The Diamond Sutra was printed over 1,100 years ago by Wang Jie. According to an article in the Smithsonian by Jason Daley in 2016, Jie commissioned the block printer to create a 17-and-a-half-foot-long scroll of the sacred Buddhist text on the 13th of the 4th moon of the 9th year of Xiantong (ie 868 A.D.) Today the scroll is at The British Museum.
The Diamond Sutra is a Sanskrit text translated into Chinese and hidden in the Cave of a Thousand Buddhas around the year 1,000. It is called Diamond as “the sutra helps cut thru perceptions of the world and its illusions” explains Susan Whitfield. “We just think we exist as individuals but we don’t, in fact, we’re in a state of complete non-duality: there are no individuals, no sentient beings,” she writes.
Just as snowflakes are individually unique, they are made of the same water, and these water vapors pass through the same process of freezing around a nucleus turning into the six-armed crystalline form of snowflake.

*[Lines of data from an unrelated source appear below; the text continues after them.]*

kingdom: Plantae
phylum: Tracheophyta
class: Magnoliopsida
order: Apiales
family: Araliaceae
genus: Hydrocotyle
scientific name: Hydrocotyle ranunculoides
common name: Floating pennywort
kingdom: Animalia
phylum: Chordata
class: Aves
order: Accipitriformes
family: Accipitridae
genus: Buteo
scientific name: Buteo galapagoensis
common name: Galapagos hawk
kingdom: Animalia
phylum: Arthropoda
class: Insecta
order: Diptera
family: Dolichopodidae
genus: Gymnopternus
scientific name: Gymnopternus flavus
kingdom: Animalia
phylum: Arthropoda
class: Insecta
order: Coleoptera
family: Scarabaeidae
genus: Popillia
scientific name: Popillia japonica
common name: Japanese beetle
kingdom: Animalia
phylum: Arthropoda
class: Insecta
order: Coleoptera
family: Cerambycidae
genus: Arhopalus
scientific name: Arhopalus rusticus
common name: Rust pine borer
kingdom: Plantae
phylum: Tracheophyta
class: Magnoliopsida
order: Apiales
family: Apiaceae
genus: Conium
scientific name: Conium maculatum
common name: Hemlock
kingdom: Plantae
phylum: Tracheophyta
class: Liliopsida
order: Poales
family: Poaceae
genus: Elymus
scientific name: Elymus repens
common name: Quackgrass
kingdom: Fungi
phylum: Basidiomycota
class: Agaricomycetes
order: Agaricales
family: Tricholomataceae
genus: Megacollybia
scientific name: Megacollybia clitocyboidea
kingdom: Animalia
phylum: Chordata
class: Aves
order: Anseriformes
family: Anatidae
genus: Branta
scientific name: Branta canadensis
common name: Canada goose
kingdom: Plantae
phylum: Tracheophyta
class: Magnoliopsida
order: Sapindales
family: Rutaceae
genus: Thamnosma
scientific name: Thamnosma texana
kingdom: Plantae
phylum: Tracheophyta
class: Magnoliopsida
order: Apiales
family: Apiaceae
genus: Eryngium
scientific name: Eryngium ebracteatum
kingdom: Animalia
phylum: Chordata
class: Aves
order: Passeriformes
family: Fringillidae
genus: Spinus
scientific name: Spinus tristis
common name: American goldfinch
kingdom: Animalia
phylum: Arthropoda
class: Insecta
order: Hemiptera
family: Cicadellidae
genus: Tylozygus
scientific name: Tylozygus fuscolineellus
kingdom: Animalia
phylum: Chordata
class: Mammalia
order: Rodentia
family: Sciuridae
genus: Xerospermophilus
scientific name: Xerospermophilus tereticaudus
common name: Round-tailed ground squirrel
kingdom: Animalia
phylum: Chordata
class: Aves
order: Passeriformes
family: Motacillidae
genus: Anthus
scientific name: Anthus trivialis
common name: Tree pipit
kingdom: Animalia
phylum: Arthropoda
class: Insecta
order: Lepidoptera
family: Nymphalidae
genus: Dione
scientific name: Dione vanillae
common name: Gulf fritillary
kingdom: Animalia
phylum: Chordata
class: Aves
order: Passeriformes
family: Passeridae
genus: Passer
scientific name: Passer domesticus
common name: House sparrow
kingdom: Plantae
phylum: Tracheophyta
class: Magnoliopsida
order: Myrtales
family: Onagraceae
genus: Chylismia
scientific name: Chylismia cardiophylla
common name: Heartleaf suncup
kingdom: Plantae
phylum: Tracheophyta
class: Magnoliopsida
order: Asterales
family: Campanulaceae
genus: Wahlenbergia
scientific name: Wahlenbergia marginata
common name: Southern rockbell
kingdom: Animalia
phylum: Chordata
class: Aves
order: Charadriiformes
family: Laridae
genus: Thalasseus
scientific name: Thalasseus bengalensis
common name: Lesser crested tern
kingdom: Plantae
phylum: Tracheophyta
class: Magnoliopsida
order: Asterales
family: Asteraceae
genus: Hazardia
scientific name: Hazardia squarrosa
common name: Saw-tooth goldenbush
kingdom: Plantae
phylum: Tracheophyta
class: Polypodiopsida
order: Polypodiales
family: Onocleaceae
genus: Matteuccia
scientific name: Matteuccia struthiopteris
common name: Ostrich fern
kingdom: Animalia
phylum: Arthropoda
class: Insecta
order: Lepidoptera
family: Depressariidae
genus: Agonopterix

And then when each melts and joins the others, they flow together to the ocean, melding into one, into the source of all we know.
I am working on my grandmother’s archives. Stashed in boxes rather than caves, they carry a family trajectory across time and place. They talk of lineage and exploration, of daily details and social order. They bring me to a time of writing and reflection. Each letter, article, journal is unique but the same; they are mere words on a page. They are not illuminated manuscripts, yet they do stand for a moment in a life, a full life…. one full of storytelling, adventure, good humour, and elegance. And so we create the path we walk.